A la limite, on est même heureux quand Jethro Tull sort du cadre habituel de l'album, comme sur l'acoustique "Dun Ringill", véritable bouffée d'oxygène face à un album peu spontané et fignolé dans ses moindres détails. "Dun Ringill" à elle seule enterre toutes les roucoulades acoustiques d'Aqualung car l'ambiance dégagée ici y est infiniment plus palpitante. Les meilleurs titres rendent Stormwatch plus que recommandable (sauf pour ceux qui débutent dans l'univers de Jethro Tull, il ne vaut mieux pas commencer par ce disque): "North Sea Oil" s'inscrit dans la lignée de ce que le groupe à toujours fait de mieux, guitares heavy, flûte et rythme effréné pour la section basse-batterie. Dans les années 80, Jethro Tull perdra progressivement la rapidité qui caractérisait les albums de son âge d'or et adoptera des rythmes plus carrés.

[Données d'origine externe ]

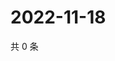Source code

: # 2022-11-18

共 0 条

<!-- BEGIN WEIBO -->
<!-- 最后更新时间 Fri Nov 18 2022 23:00:39 GMT+0800 (China Standard Time) -->

<!-- END WEIBO -->
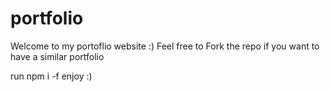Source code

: # portfolio

Welcome to my portoflio website :) 
Feel free to Fork the repo if you want to have a similar portfolio

run npm i -f 
enjoy :)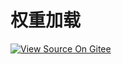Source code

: # 权重加载

[![View Source On Gitee](https://mindspore-website.obs.cn-north-4.myhuaweicloud.com/website-images/master/resource/_static/logo_source_zh_cn.svg)](https://gitee.com/mindspore/docs/blob/master/docs/mindspore/source_zh_cn/model_infer/ms_infer/weight_load.md)
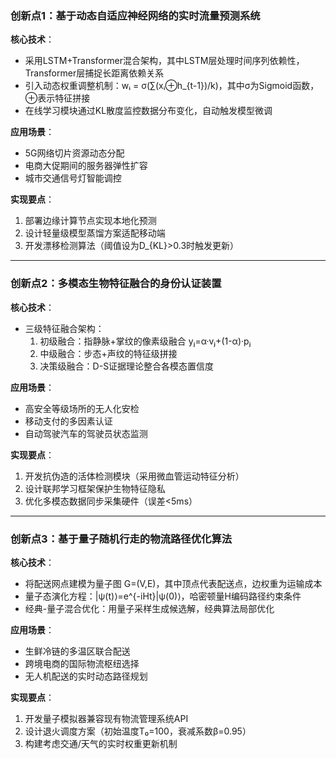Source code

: ### 创新点1：基于动态自适应神经网络的实时流量预测系统  
**核心技术**：  
- 采用LSTM+Transformer混合架构，其中LSTM层处理时间序列依赖性，Transformer层捕捉长距离依赖关系  
- 引入动态权重调整机制：wᵢ = σ(∑(xᵢ⊕h_{t-1})/k)，其中σ为Sigmoid函数，⊕表示特征拼接  
- 在线学习模块通过KL散度监控数据分布变化，自动触发模型微调  

**应用场景**：  
- 5G网络切片资源动态分配  
- 电商大促期间的服务器弹性扩容  
- 城市交通信号灯智能调控  

**实现要点**：  
1. 部署边缘计算节点实现本地化预测  
2. 设计轻量级模型蒸馏方案适配移动端  
3. 开发漂移检测算法（阈值设为D_{KL}>0.3时触发更新）  

---  

### 创新点2：多模态生物特征融合的身份认证装置  
**核心技术**：  
- 三级特征融合架构：  
  1) 初级融合：指静脉+掌纹的像素级融合 yⱼ=α·vⱼ+(1-α)·pⱼ  
  2) 中级融合：步态+声纹的特征级拼接  
  3) 决策级融合：D-S证据理论整合各模态置信度  

**应用场景**：  
- 高安全等级场所的无人化安检  
- 移动支付的多因素认证  
- 自动驾驶汽车的驾驶员状态监测  

**实现要点**：  
1. 开发抗伪造的活体检测模块（采用微血管运动特征分析）  
2. 设计联邦学习框架保护生物特征隐私  
3. 优化多模态数据同步采集硬件（误差<5ms）  

---  

### 创新点3：基于量子随机行走的物流路径优化算法  
**核心技术**：  
- 将配送网点建模为量子图 G=(V,E)，其中顶点代表配送点，边权重为运输成本  
- 量子态演化方程：|ψ(t)⟩=e^{-iHt}|ψ(0)⟩，哈密顿量H编码路径约束条件  
- 经典-量子混合优化：用量子采样生成候选解，经典算法局部优化  

**应用场景**：  
- 生鲜冷链的多温区联合配送  
- 跨境电商的国际物流枢纽选择  
- 无人机配送的实时动态路径规划  

**实现要点**：  
1. 开发量子模拟器兼容现有物流管理系统API  
2. 设计退火调度方案（初始温度T₀=100，衰减系数β=0.95）  
3. 构建考虑交通/天气的实时权重更新机制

"Flying Dutchman" et "Old Ghosts" fonctionnent bien dans leur trip romantique. Mais c'est surtout "Dark Ages", longue pièce de neuf minutes, autrement plus réussie que le "No Lullaby" de Heavy Horses, qui retiendra l'attention. Dark Ages alterne passages "dark" (sans blague!) au piano avec riffs heavy et choeurs classieux, un régal! Même David Palmer reste sobre ici, il n'en fait pas des tonnes et ses arrangements contribuent à magnifier les montées en puissance du refrain majestueux. "Dark Ages" a tout à fait sa place aux côtés des chefs-d'oeuvre du groupe, Thick As A Brick et A Passion Play. Stormwatch est le dernier album du groupe sous ce line-up, c'est ensuite sur l'album A que Ian Anderson et le fidèle Martin Barre poursuivront la recherche de nouvelles sonorités.